Sin embargo, el arte presentado no se queda sólo en Sudamérica, pues hay obras enviadas desde México, Hawaii, Costa Rica y España. “Es una muestra muy amplia”, afirma Giraldo.
Además de por la enorme cantidad de artistas, la exposición destaca por las diferentes técnicas utilizadas: podemos ver inteligencia artificial, collage digital, arte analógico intervenido por herramientas digitales e incluso realidad aumentada. El curador continúa: “Estamos hablando de artistas multidisciplinarios que trabajan con escultura, óleo, acrílico; pero también con computadoras, códigos y aplicaciones móviles”.
Posiblemente esta sea una de las características más importantes de la exposición que se llevó a cabo en el Ágora Bogotá.

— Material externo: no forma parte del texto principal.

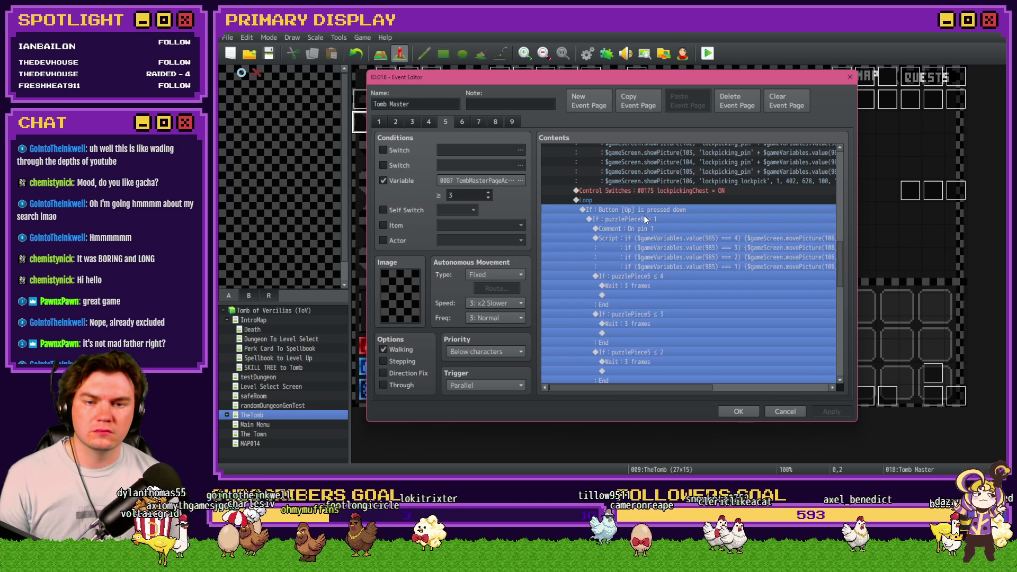
scroll(642, 238, "down", 5)
scroll(645, 249, "up", 4)
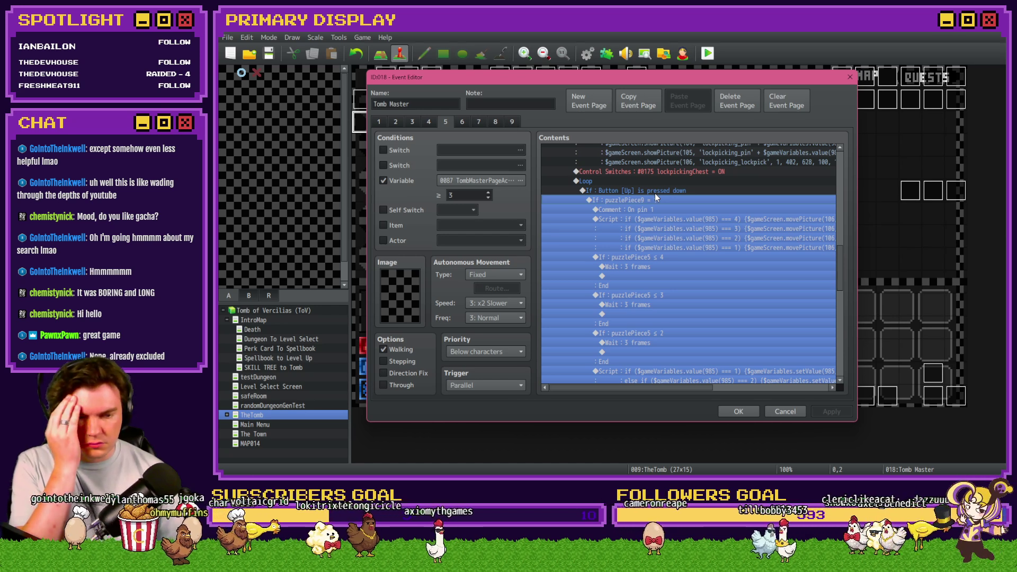
key("Insert")
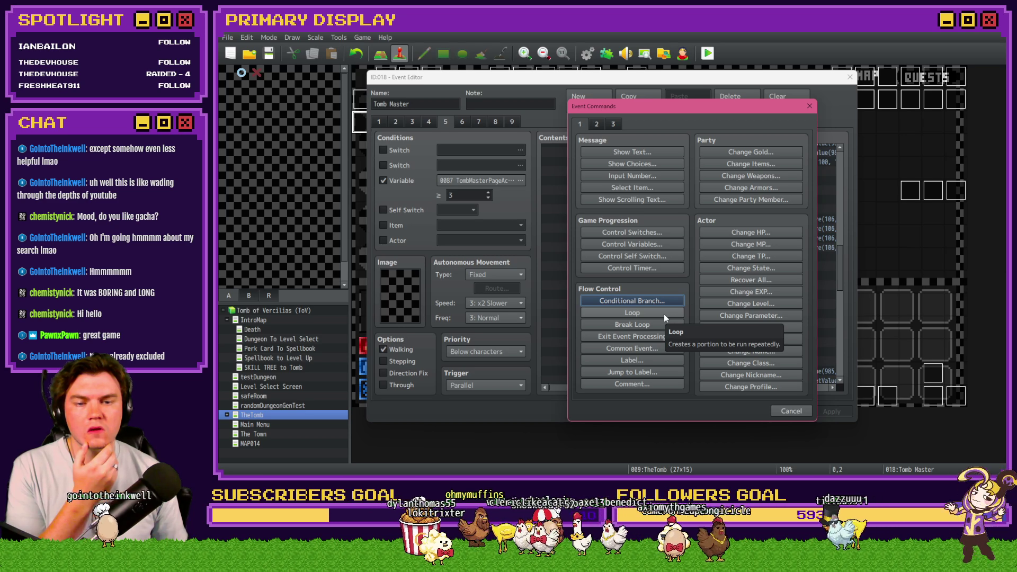
Insert a Loop command after the pin scripts in the Up-press branch.
left_click(663, 313)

En un nicho donde tokens no fungibles (NFT) se han visto salpicados de numerosas polémicas y tildados de banalidad especulativa, un puñado de personas con sensibilidad artística y una larga trayectoria a sus espaldas, Aprovecha la oportunidad para mostrarle al mundo que el arte digital tiene valor.
Más que arte NFT, simplemente arte
Giraldo señala que, aunque el mercado insiste en discutir si los tokens NFT pueden ser considerados arte, los artistas digitales siguen trabajando para que se reconozca su ingenio. “Los artistas han adoptado la tecnología en su proceso creativo y comercial, siendo las NFT las que les permiten rastrear su trabajo. Lo que queda en la cadena de bloques es simplemente el registro de que ellos son los creadores”.
Uno de los artistas seleccionados para la exposición, rebuznar, tiene la misma línea de pensamiento. Según su perspectiva, hay una eterna lucha entre tecnología y arte: “Surge una nueva tecnología, algunos artistas la usan y los demonizan”. Mientras hablamos, utiliza la fotografía como ejemplo de resistencia al cambio en el arte.
En un principio eran los pintores los que se encargaban de realizar retratos realistas. Pero, con la llegada de la cámara, se vieron obligados a reinventar su trabajo. A lo largo de los años, los fotógrafos quisieron que su trabajo fuera reconocido como arte y lo lograron después de mucha lucha. En este contexto, Bray señala que las exploraciones y la sensibilidad personal del artista son las que determinan la calidad de una obra.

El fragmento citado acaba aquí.